I chose the first three or four pages of “Romeo and Juliet.” Even at the time, I realized it was ridiculous: I was going for quantity, not quality, and my memorization ended abruptly at the end of one of the early speeches, once I’d reached the requisite number of words. But, through the years, I’ve gone over those lines a surprising number of times. When I’m on hold, or waiting in traffic, sometimes I find myself saying Shakespeare’s beautiful text to myself: a small nugget of beauty lodged in my mind that I can access any time.
My older kids have ploughed through even greater amounts of memorization. Their school holds a special class to prepare students to take the Chidon HaTanach—the International Bible Quiz that’s held each year in Jerusalem on Israeli Independence Day. Students preparing for the nationals are expected to “learn” 150 pereks—chapters of the Torah—which is about 8% of the entire five Books of Moses, Prophets, and Writings that make up the Old Testament.
“Learning” in this context means memorization—or something close to it. “What did Moses say to the judges he appointed?” I’ll hear my kids quiz each other. “What city did the Plishtim take the Mishkan to?” “Who were the descendants of Enoch?” “Mommy, you should sign up for the Adult Bible Contest!” my kids tell me, and I shake my head: There is no way I could ever commit this volume of text to memory, I tell them.
Unspoken is the question: Would I even want to? And will this sort of drilling kill my children’s’ will to learn?
So far, that doesn’t seem to be the case. The Bible Contest class is popular; students have to take an exam to get in, and the kids in it wear their hard work as a badge of pride. “Chidon is life,” my son and his friend used to joke with each other, reveling in their efforts to memorized hundreds of lines of text.
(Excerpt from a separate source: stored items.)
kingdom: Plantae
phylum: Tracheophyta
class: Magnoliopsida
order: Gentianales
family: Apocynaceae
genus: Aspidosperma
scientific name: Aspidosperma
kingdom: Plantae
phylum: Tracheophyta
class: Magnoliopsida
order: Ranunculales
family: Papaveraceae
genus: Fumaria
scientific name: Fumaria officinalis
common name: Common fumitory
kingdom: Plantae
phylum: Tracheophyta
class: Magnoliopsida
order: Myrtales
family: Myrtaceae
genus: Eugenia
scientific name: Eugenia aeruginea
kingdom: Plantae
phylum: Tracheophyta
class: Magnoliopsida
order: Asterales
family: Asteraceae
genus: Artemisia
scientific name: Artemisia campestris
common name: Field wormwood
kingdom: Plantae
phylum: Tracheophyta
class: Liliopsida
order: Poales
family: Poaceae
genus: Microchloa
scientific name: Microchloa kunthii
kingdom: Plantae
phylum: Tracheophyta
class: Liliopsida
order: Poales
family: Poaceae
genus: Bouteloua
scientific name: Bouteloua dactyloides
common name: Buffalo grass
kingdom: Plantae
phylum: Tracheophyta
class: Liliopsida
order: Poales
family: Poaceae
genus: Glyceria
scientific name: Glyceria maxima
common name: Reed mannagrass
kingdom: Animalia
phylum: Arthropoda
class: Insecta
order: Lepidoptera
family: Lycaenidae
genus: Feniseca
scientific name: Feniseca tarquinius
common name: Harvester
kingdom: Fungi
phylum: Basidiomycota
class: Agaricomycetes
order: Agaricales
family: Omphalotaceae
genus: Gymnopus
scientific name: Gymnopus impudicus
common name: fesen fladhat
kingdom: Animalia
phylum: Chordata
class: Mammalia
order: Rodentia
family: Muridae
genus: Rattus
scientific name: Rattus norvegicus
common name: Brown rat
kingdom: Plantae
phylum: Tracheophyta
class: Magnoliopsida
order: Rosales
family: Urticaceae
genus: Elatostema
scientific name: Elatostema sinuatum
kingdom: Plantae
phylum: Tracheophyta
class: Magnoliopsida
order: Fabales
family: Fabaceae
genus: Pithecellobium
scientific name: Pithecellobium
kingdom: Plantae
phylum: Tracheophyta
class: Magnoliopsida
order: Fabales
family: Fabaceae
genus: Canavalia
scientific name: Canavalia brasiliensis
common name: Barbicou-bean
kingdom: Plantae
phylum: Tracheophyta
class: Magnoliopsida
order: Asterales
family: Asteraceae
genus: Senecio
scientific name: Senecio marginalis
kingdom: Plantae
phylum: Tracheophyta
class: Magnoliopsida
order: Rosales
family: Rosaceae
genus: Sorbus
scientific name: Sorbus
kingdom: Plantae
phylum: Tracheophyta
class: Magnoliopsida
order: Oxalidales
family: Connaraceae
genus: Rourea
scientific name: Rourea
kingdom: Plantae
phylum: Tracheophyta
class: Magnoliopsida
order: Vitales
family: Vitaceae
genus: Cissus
In fact, memorizing so much changed the way my son thought of himself: smarter and more serious—and a better student overall. “After memorizing so much Torah,” he confided in me once, “science is much easier, too. It’s a cinch to remember a page of formulas after memorizing so much already!”
It seems that memorizing begets more memorizing. After passing the nationals, my oldest son qualified for the international Chidon contest in Israel this year. Instead of learning 8% of the Old Testament, he’s now expected to know 400 Perekim, or about half. As he drills himself each night and covers his entire 900-page Torah in colorful highlights and notes, I can’t help but feel he’s pushed his boundaries and expanded the amount of material that he’s capable of knowing.
Instead of “drill and kill,” his efforts seem to be a case of “drill” and “spark”—boosting his interest not only in the subject he’s memorizing, but in school—and his self-esteem overall.
Recently, my 2nd grader tried to get in on the action, too, announcing he was going to memorize a poem just like his older siblings. It might not chime with modern educational theories, but I didn’t care.
“Great!” I said. “I’ll quiz you!”
And I drilled him, just like his brothers and sister. I never thought I’d encourage a 7-year-old to practice rote memorization, but I now believe it teaches skills that other forms of learning cannot. I’ve seen it stretch memory, give kids a feeling of satisfaction, and help them access knowledge they’d never have were it not for memorizing large chunks of text.
“Drill and kill”? In my mind, it does no such thing. Drilling—and rote memorization—is one of the most valuable accomplishments my kids have enjoyed.